For real-time applications, use streaming to receive tokens as they're generated:

import anthropic
client = anthropic.Anthropic()
with client.messages.stream(
    model="claude-opus-4-7",
    max_tokens=1024,
    messages=[{"role": "user", "content": "Tell me a story"}]
) as stream:
    for text in stream.text_stream:
        print(text, end="", flush=True)

Error Handling

Always handle potential errors gracefully:

import anthropic
from anthropic import APIError, APIConnectionError, RateLimitError
try:
    message = client.messages.create(
        model="claude-opus-4-7",
        max_tokens=1024,
        messages=[{"role": "user", "content": "Hello"}]
    )
except RateLimitError:
    print("Rate limit exceeded. Retrying...")
    time.sleep(5)
except APIConnectionError:
    print("Network error. Check your connection.")
except APIError as e:
    print(f"API error: {e}")

Key Takeaways

The Messages API is stateless—you must send the full conversation history with each request.
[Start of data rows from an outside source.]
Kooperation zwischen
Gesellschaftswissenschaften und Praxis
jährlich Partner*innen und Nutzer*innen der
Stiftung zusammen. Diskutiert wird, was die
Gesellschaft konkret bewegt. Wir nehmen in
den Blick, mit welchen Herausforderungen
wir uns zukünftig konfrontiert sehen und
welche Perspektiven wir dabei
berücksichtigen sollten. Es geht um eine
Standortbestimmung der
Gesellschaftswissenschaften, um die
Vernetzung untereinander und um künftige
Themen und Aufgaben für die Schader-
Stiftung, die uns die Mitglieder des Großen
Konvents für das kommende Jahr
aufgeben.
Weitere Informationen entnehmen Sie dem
Manage conversation state on your end.
Use prefill to constrain outputs for multiple choice, JSON, or structured responses, but check model compatibility first.
Vision support enables image analysis—send base64-encoded images alongside text prompts for powerful multimodal applications.
Handle stop reasons appropriately—max_tokens means you can continue the conversation; end_turn means Claude finished naturally.
Stream responses for real-time UX—use the streaming API to show tokens as they're generated, improving perceived performance.